(Short exercise): Please print the records below word for word, starting at the line containing "on Friday end?" and ending at the line containing "the 5 AM line.", with both of those lines included.

## Begin

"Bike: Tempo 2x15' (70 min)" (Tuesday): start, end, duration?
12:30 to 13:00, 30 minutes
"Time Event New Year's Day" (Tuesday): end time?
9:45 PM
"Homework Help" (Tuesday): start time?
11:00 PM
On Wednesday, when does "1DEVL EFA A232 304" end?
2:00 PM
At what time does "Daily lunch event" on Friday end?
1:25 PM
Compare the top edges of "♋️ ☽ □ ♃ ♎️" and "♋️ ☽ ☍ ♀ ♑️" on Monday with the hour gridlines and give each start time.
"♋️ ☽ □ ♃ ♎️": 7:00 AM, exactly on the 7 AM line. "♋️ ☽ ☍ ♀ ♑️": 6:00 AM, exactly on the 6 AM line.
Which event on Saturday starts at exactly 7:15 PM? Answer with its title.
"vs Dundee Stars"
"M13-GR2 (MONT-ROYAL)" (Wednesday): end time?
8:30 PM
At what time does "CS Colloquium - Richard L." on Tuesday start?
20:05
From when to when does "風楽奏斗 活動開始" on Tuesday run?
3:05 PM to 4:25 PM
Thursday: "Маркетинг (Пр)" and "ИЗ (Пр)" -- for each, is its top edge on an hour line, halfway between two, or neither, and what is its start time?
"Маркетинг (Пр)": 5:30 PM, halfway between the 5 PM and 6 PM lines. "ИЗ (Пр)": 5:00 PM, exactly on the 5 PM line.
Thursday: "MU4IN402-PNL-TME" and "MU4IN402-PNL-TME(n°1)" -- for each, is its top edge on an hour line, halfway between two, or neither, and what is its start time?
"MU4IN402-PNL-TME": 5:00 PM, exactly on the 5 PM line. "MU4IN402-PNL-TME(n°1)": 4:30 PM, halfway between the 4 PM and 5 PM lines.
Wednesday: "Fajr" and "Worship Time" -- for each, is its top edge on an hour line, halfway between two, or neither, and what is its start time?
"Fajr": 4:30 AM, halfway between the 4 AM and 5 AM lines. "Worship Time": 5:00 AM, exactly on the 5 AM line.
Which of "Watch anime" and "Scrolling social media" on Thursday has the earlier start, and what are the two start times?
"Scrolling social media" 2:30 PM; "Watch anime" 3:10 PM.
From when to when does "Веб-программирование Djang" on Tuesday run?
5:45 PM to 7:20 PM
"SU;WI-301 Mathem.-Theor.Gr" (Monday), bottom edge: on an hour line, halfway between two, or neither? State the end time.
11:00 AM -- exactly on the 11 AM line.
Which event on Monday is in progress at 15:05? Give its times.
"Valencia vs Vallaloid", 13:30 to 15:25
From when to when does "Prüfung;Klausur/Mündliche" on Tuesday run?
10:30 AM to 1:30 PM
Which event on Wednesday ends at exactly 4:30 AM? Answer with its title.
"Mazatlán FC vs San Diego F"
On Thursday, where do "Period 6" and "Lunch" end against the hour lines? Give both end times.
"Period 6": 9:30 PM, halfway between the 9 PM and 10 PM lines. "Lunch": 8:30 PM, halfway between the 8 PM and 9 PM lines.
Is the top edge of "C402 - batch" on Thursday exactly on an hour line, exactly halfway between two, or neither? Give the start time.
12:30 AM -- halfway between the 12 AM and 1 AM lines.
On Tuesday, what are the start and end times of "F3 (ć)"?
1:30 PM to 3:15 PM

## End

(Written solution):
At what time does "Daily lunch event" on Friday end?
1:25 PM
Compare the top edges of "♋️ ☽ □ ♃ ♎️" and "♋️ ☽ ☍ ♀ ♑️" on Monday with the hour gridlines and give each start time.
"♋️ ☽ □ ♃ ♎️": 7:00 AM, exactly on the 7 AM line. "♋️ ☽ ☍ ♀ ♑️": 6:00 AM, exactly on the 6 AM line.
Which event on Saturday starts at exactly 7:15 PM? Answer with its title.
"vs Dundee Stars"
"M13-GR2 (MONT-ROYAL)" (Wednesday): end time?
8:30 PM
At what time does "CS Colloquium - Richard L." on Tuesday start?
20:05
From when to when does "風楽奏斗 活動開始" on Tuesday run?
3:05 PM to 4:25 PM
Thursday: "Маркетинг (Пр)" and "ИЗ (Пр)" -- for each, is its top edge on an hour line, halfway between two, or neither, and what is its start time?
"Маркетинг (Пр)": 5:30 PM, halfway between the 5 PM and 6 PM lines. "ИЗ (Пр)": 5:00 PM, exactly on the 5 PM line.
Thursday: "MU4IN402-PNL-TME" and "MU4IN402-PNL-TME(n°1)" -- for each, is its top edge on an hour line, halfway between two, or neither, and what is its start time?
"MU4IN402-PNL-TME": 5:00 PM, exactly on the 5 PM line. "MU4IN402-PNL-TME(n°1)": 4:30 PM, halfway between the 4 PM and 5 PM lines.
Wednesday: "Fajr" and "Worship Time" -- for each, is its top edge on an hour line, halfway between two, or neither, and what is its start time?
"Fajr": 4:30 AM, halfway between the 4 AM and 5 AM lines. "Worship Time": 5:00 AM, exactly on the 5 AM line.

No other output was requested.